Stories are all about the ending. If your audience doesn’t buy into how the hero completes his or her journey, it doesn’t matter how riveting the first chapter or opening scene is, how the characters are developed, or even how fresh and original the plot is—they’ll leave disappointed.
That’s not to say that a “perfect” ending to a book or movie is one where the hero gets someone to fall in love with him, completes the quest she’s been sent on, or solves the puzzle seconds before a nuclear bomb goes off. A perfect ending is one that leaves the audience feeling satisfied—even if things don’t turn out perfect for the hero and others in the story. A perfect ending makes us want to re-read the book or turn around and enter the dark, cozy atmosphere of a theater to relive the story one more time just so we can relive the story one more time, contemplate it, and see what else we can take away from it.
Which brings us to the final episode of LOST.
For rabid LOST fans like me, the expectations were so huge I’m not sure that even the most talented writer could have met them. There were tons of unanswered questions, an island to save, and an epic battle between Fake Locke and Jack that all had to happen in one hour and forty-five minutes. Some people were going to be disappointed.
But I wasn’t one of them.
I liked the ending. I was satisfied with the conclusion.
It wasn’t the kind of ending that made me jump off the couch and immediately contact everyone that I know and tell them they just missed out on the best show in the history of television. Instead the ending left me quietly thinking about the fate and choices of the various characters and some things going on in my own life.

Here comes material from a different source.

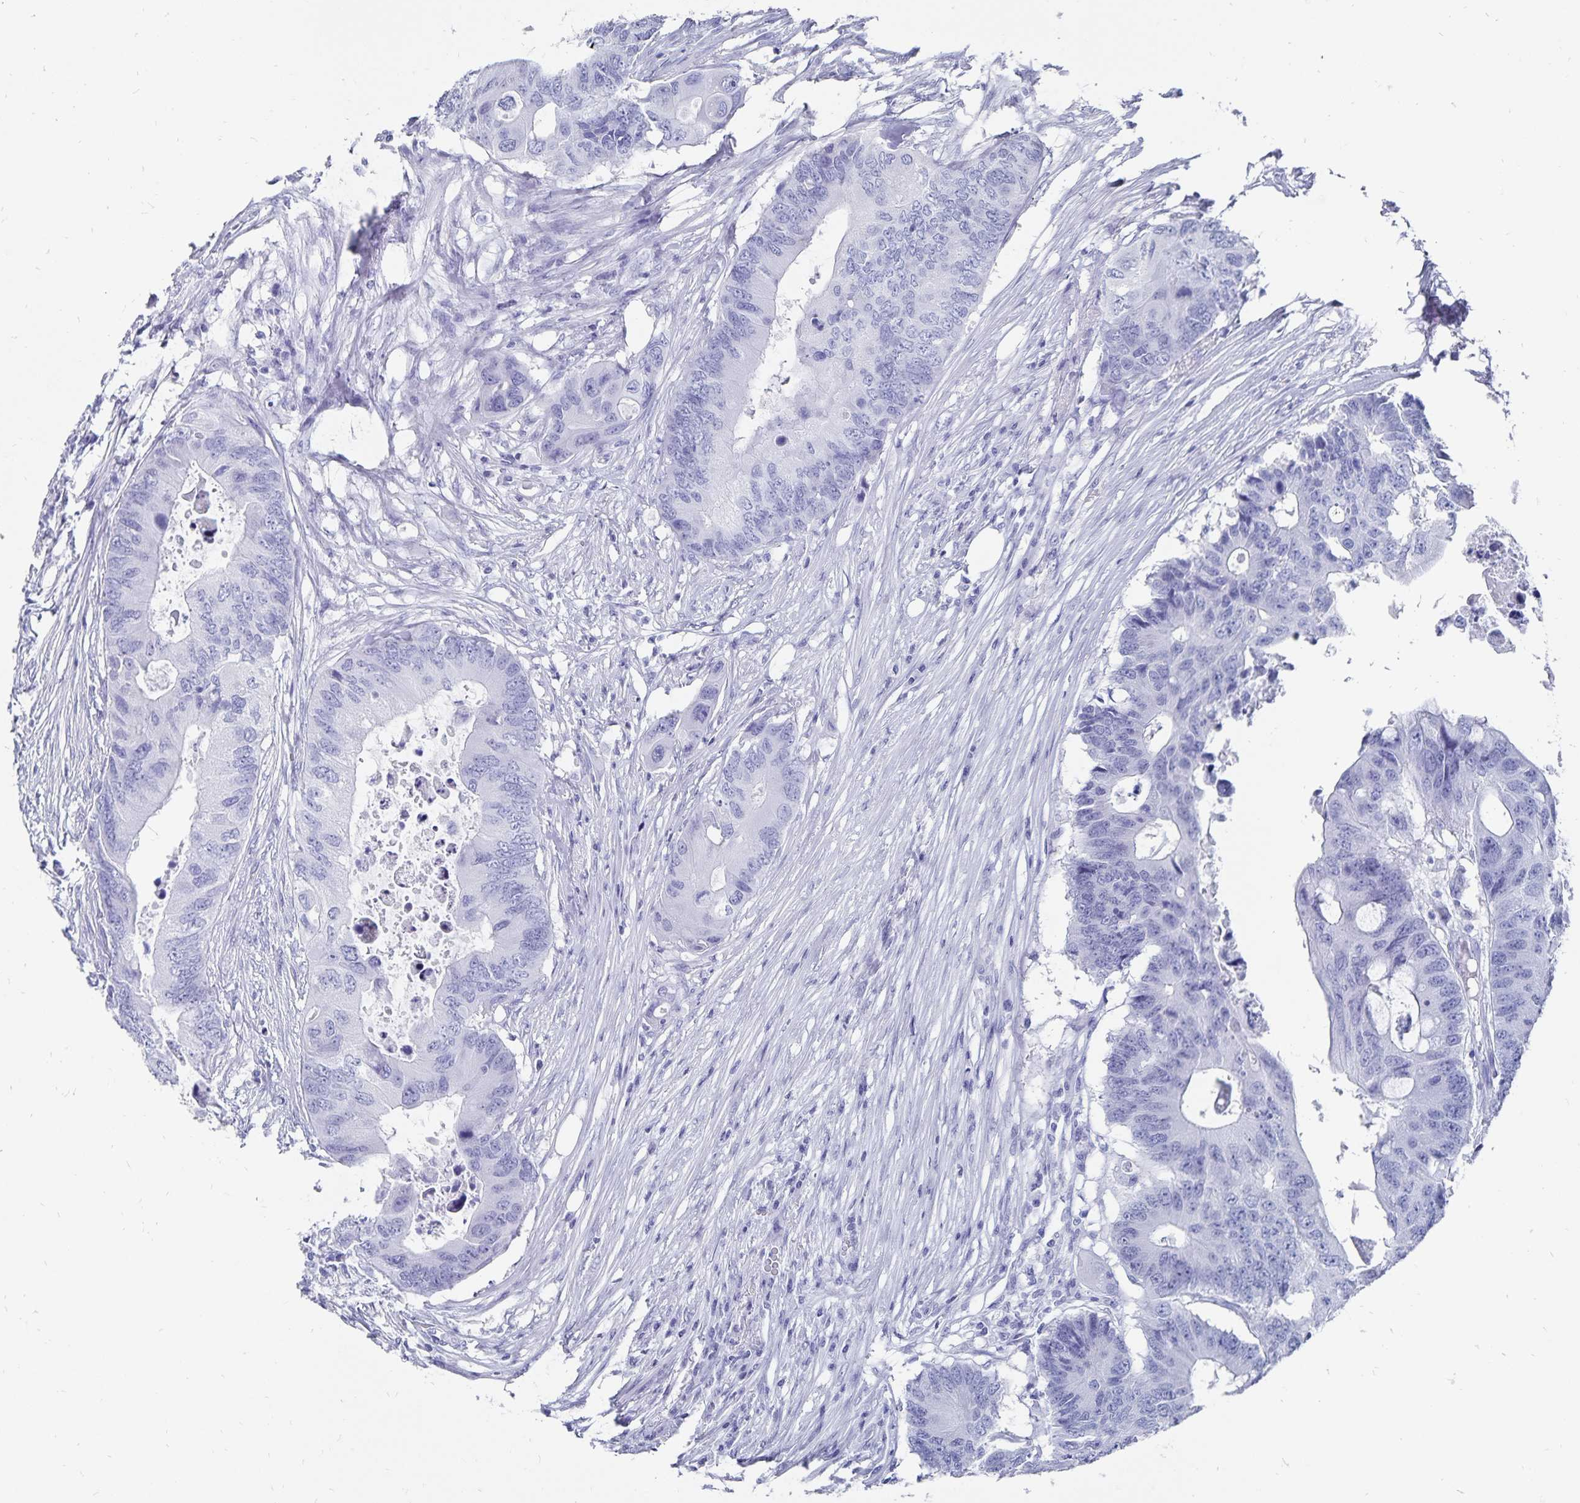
{"staining": {"intensity": "negative", "quantity": "none", "location": "none"}, "tissue": "colorectal cancer", "cell_type": "Tumor cells", "image_type": "cancer", "snomed": [{"axis": "morphology", "description": "Adenocarcinoma, NOS"}, {"axis": "topography", "description": "Colon"}], "caption": "Tumor cells show no significant protein staining in adenocarcinoma (colorectal).", "gene": "ADH1A", "patient": {"sex": "male", "age": 71}}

Even though there are still plenty of unanswered questions strewn along the beach of that island and plot lines I wished would have been developed more. But, more often than not, the real world is full of things we’ll never know the answer too. Like the characters in LOST, we’re forced to muck along through this world the best we can.
But the final episode did show us that the characters that we either loved or hated weren’t simply lost on an island trying to get back to civilization. A greater journey and lost loves awaited them after they completed their missions and resolved issues they struggled with. It may not be the neatly packaged ending that many hoped for but it left me content and reflective.
Entertainment that has long lasting value makes people introspective or lost in thought, if you’ll pardon the pun. It’s not like the movie we enjoy Saturday night and then forget about it by Monday morning. It’s one that we keep thinking about and coming back to again and again sometimes with a completely different perspective after we read or watch it again. It’s something that holds up decades after it was first created.
I’ve always got more out of LOST watching it a second or a third time. And now that I know how LOST ends, I look forward watching it from beginning to end—again and again and again.